There bars are very different but they do look alike...


----------



## BlakGunz (May 23, 2012)

metricliman said:


> They are kenyi. You can see the faint bars. Starting off blue is a sign it is kenyi. I 100% guarantee it is a male kenyi.


 ok I guess they are


----------



## metricliman (Sep 3, 2012)

What size tank do you have? 3 male kenyi, 2 demasoni, a convict, and red zebras is not going to end well.


----------



## BlakGunz (May 23, 2012)

metricliman said:


> What size tank do you have? 3 male kenyi, 2 demasoni, a convict, and red zebras is not going to end well.


 They have actually been cool, they have been together since they were small. No real blood yet, but hopefully they can get along, it's been a yr in the tank together. They actually do good together

Here he is having words with my Kenyi "Big Ben"









This is the male Kenyi I have and his bars are different then the fish in question, but after actually looking at the pics, maybe they are Kenyi


----------



## BlakGunz (May 23, 2012)

He is orange on top and on his belly, but blue everywhere else


----------



## BlakGunz (May 23, 2012)

metricliman said:


> There is no way they could be anything but kenyi. Starting off blue and turning yellow, faint bars. Kenyi are the only mbuna I know of that start blue and turn yellow if it is a male.











This is my Kenyi.









This is one of the fish in question









This is the other one, who top fin is turning black


----------



## GTZ (Apr 21, 2010)

This is a merged thread, please don't create additional threads covering the same subject. Thanks!


----------



## BlakGunz (May 23, 2012)

ok, but this is a different cichlid i'm trying to find out about, not the Kenyi

I was trying to post this one









He's not transforming thats his color, orange on the top and on his belly, and blue everywhere else


----------



## Eugooglizer (Oct 30, 2012)

Still looks like a Kenyi male to me, possibly still transforming and still has some left over juvenile blue color. The blue will probably fade and he will look just like the other male.
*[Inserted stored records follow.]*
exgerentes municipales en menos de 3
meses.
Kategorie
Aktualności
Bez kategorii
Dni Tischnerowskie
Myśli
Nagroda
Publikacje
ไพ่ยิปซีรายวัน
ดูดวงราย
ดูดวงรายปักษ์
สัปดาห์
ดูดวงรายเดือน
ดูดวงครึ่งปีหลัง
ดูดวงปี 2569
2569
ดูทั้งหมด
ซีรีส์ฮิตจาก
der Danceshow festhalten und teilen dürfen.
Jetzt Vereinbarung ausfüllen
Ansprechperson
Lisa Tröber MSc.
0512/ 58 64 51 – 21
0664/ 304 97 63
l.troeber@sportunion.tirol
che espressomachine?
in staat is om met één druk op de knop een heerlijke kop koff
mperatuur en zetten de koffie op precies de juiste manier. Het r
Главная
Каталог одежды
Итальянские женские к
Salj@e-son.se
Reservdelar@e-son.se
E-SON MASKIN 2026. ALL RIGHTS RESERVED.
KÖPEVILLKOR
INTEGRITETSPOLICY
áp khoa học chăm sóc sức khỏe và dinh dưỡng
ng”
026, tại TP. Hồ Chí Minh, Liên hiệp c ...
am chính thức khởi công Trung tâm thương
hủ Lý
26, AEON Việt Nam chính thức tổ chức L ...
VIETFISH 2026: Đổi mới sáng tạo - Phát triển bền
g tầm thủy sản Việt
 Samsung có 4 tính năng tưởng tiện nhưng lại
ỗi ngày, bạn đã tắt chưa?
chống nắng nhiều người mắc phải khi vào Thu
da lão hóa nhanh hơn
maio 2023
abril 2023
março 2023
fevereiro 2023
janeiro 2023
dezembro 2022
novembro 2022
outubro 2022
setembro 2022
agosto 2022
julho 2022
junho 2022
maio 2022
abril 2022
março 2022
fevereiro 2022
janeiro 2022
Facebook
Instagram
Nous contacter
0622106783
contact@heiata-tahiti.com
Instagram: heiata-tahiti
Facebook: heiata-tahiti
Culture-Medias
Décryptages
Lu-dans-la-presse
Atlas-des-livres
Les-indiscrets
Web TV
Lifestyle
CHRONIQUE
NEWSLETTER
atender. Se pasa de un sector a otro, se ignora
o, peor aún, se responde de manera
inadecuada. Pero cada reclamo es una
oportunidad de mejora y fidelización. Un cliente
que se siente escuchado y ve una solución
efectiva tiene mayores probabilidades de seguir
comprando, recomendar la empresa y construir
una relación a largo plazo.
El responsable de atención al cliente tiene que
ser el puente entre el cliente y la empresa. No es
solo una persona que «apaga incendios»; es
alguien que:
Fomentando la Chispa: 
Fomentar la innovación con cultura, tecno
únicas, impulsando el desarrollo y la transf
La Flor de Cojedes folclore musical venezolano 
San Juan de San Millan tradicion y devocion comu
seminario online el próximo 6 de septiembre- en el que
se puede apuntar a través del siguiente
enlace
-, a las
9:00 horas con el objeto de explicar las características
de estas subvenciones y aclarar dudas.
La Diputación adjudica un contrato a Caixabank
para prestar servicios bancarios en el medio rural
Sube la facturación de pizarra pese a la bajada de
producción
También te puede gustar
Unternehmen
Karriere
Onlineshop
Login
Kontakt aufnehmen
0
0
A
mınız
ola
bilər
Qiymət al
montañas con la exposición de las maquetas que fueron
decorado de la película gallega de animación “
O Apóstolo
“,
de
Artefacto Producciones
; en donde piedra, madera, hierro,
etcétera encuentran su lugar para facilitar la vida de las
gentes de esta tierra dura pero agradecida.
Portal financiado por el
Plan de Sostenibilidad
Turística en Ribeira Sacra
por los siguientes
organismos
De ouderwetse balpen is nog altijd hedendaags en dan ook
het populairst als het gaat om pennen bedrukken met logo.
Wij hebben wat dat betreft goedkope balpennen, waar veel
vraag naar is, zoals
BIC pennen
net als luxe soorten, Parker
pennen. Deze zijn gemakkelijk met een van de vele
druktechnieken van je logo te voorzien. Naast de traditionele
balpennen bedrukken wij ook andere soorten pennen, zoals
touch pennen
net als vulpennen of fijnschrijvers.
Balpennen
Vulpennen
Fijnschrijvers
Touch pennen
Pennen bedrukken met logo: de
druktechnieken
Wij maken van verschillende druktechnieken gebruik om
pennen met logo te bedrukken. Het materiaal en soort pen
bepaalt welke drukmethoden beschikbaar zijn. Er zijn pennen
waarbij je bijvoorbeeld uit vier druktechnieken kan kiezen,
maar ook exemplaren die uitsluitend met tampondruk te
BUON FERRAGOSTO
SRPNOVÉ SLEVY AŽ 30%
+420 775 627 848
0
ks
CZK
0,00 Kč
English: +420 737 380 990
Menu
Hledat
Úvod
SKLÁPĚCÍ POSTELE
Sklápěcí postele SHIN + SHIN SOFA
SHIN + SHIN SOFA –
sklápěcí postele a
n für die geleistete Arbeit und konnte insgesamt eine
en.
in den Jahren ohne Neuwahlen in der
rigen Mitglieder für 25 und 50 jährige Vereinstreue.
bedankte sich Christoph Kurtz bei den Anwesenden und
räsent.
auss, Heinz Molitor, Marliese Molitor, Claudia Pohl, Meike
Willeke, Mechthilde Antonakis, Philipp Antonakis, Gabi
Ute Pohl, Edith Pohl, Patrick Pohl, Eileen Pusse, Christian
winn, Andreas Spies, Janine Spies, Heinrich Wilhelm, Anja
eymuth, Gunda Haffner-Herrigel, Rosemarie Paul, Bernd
Or he is a male Kenyi hybrid.


----------



## GTZ (Apr 21, 2010)

Perhaps a Metriaclima aurora, but more likely a hybrid of some sort. Normally you don't see yellow between the eyes and there looks to be a black band on the dorsal which shouldn't be there.
Barring looks off for M. lombardoi unless hybridized.


----------



## BlakGunz (May 23, 2012)

GTZ said:


> Perhaps a Metriaclima aurora, but more likely a hybrid of some sort. Normally you don't see yellow between the eyes and there looks to be a black band on the dorsal which shouldn't be there.
> Barring looks off for M. lombardoi unless hybridized.


How about Labidochromis sp. "Hongi" (SRT), he kinda look just like it. What you think?


----------



## metricliman (Sep 3, 2012)

Not a hongi, they are more blue and have an orange dorsal fin.


----------